How the Taliban are Meeting the IS Threat on Afghanistan’s Campuses

Dr Antonio Giustozzi

This paper examines the understudied presence of the Islamic State for Central and South Asia (IS-K) on Afghanistan’s university campuses and the counterterrorism effort that the Taliban regime has mounted against it, asking how effective the Taliban’s efforts have been and whether IS-K has been able to adapt.

It assesses the performance of the Taliban in one case study of counterterrorism (IS-K activities in the campuses) and the adaptation of IS-K in response. It is based on a series of 25 interviews with IS-K militants, Taliban security and intelligence officials, and university staff and students, carried out after the regime change in Kabul in August 2021. In order to set out the operating environment of Taliban counterterrorism, the paper also describes in detail, with new evidence, the sophisticated IS-K approach to recruitment on Afghanistan’s university campuses, combining face-to-face and remote techniques. IS-K’s recruitment is aimed at a relatively small niche, largely Salafi and Salafi-leaning students, and can yield only a limited number of recruits, certainly not exceeding the low hundreds annually. Nonetheless, these are high-quality recruits, on which the highly ideological and disciplined IS-K must rely to sustain its operations.
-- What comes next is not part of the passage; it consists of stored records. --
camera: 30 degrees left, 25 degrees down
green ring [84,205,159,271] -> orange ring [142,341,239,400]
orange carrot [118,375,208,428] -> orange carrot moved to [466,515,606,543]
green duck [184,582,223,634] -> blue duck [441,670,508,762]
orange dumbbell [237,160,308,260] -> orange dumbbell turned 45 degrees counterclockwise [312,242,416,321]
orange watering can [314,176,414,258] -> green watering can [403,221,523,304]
Indeed, the Taliban seem to have paid considerable attention to the problem.

By denying the space they once had on the campuses to IS-K activists, the Taliban have constrained IS-K’s ability to recruit, but this could well be only temporary, especially as IS-K adapts and refines its recruitment techniques, relying more on private social media channels, moving more of its social media activists abroad, and warning its members and sympathisers about the risk of Taliban infiltrators and provocateurs. Moreover, the underlying conditions favouring IS-K recruitment persist, including serious harassment of Salafi students by some of their Hanafi colleagues; heavy-handed treatment of suspects by Taliban police and intelligence; widespread student frustration at their conditions and lack of prospects; and Taliban pressure on non-violent extremist groups that have roots among students, such as Hizb ut-Tahrir, Jami’at Eslah and others, which might drive some of their members towards IS-K.
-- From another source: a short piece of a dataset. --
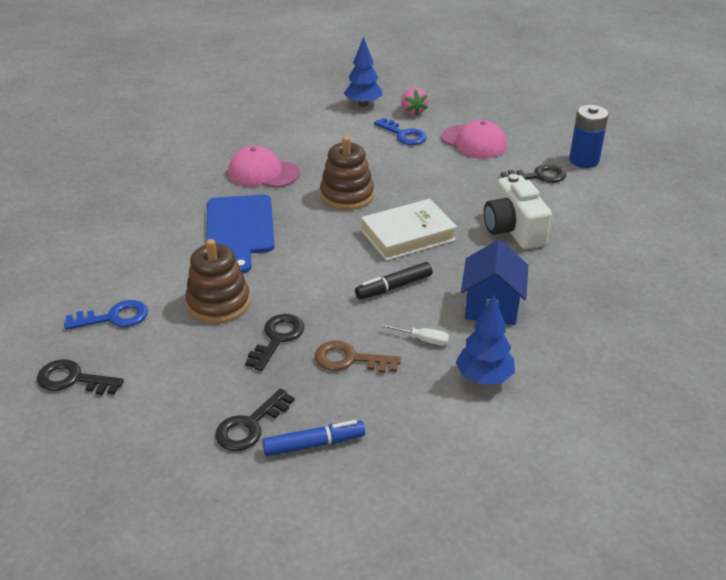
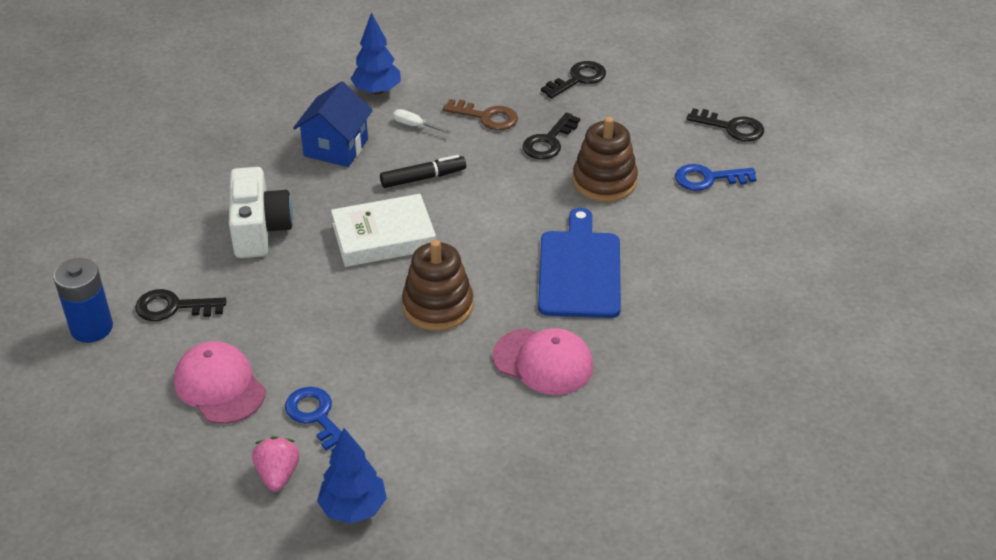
camera: 170 degrees left, 5 degrees up
blue marker [263,420,365,457] -> none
The Taliban’s approach to counterterrorism on university campuses has, in other words, been focused on repression, with seemingly little, if any, effort towards prevention. The ability of the Taliban to reduce IS-K activities using heavy-handed measures runs the risk of delivering both short-term positive results and long-term counterproductive ones, not least because the Taliban struggle to restrain the behaviour of their sympathisers and indeed anyone holding anti-Salafi views.